You'll need to clamp 1x6 strips to the stud to keep this custom insert from going in crooked.  The strips make a passageway that forces the insert to stay at right angles to the sill while being hammered.

With your second question, IDK.  
This problem is about as messy as it gets.  I'd post drawings of the three different views 
https://www.quora.com/How-do-I-draw-elevation-and-sections-of-a-plan-in-engineering-drawing
as you imagine them, or more photos.


----------



## 92RSLT1 (Jan 11, 2018)

bud16415 said:


> Do you think the bottoms of the studs are bad also? Will you need to trim the studs and do a double bottom plate? Is there damage to walls and ceilings now because they have dropped due to rot?



Some of the studs are likely bad at the bottom. My first order of business was to take the siding off and a few sheets of the osb off and get a good look from the outside. Its very likely going to need a double bottom plate. In one spot I can reach my hand through where the bottom wall plate used to be and reach into the basement. 

As far as the inside goes, all the ceiling are intact and the walls have not cracked yet, but the tape seams in the corner have pulled apart indicating there has been some settling from the rot.

The wall I included a picture of runs parallel with the joist, so I'm not certain on this but I believe its sitting on a double rim joist, which is sitting on the sill, which is on the block foundation. The inner rim joist appears to be ok from the inside anyway, so its possible it might be OK. The outside rim will very likely need to be replaced, and the sill should be ok, since it was treated and appears to have been far enough away from the rot.


----------



## bud16415 (Jan 11, 2018)

92RSLT1 said:


> Some of the studs are likely bad at the bottom. My first order of business was to take the siding off and a few sheets of the osb off and get a good look from the outside. Its very likely going to need a double bottom plate. In one spot I can reach my hand through where the bottom wall plate used to be and reach into the basement.
> 
> As far as the inside goes, all the ceiling are intact and the walls have not cracked yet, but the tape seams in the corner have pulled apart indicating there has been some settling from the rot.
> 
> The wall I included a picture of runs parallel with the joist, so I'm not certain on this but I believe its sitting on a double rim joist, which is sitting on the sill, which is on the block foundation.
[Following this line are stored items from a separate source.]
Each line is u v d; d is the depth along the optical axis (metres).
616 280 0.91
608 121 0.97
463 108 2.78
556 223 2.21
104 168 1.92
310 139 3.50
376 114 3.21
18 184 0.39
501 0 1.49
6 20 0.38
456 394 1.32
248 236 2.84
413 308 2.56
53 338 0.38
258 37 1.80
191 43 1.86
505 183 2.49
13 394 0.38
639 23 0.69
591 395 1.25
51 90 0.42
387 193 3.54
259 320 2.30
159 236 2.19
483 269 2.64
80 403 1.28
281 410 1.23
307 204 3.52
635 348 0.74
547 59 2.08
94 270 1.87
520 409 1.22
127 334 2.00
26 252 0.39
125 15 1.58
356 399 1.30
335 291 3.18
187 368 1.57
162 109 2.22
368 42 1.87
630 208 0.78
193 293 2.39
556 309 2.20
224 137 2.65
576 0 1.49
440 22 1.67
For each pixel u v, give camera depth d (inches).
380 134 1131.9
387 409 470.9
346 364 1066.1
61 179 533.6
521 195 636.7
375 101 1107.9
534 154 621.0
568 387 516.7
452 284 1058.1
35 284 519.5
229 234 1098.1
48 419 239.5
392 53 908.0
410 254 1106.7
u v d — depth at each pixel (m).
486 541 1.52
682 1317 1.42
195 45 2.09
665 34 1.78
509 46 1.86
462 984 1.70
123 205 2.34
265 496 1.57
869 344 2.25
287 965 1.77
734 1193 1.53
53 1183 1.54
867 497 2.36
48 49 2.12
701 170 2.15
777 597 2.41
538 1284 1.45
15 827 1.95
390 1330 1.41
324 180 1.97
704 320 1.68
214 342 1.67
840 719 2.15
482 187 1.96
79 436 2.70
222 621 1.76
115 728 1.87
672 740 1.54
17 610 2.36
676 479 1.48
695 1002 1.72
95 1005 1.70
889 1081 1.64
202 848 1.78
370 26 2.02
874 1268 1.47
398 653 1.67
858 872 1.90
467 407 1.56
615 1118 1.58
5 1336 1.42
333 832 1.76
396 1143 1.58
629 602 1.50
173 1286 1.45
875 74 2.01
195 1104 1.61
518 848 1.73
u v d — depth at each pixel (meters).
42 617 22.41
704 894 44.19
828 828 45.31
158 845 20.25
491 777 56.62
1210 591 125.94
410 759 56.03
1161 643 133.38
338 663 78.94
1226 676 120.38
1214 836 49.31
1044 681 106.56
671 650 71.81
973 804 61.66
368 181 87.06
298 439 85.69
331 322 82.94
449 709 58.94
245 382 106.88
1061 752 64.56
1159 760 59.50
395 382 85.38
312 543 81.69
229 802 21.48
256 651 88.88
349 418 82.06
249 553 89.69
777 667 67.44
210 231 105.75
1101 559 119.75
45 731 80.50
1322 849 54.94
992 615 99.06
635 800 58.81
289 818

The inner rim joist appears to be ok from the inside anyway, so its possible it might be OK. The outside rim will very likely need to be replaced, and the sill should be ok, since it was treated and appears to have been far enough away from the rot.



I think we are on the same page at least. 

If two sides of the house are not load bearing they will be the simpler two but will still have a lot of weight on them.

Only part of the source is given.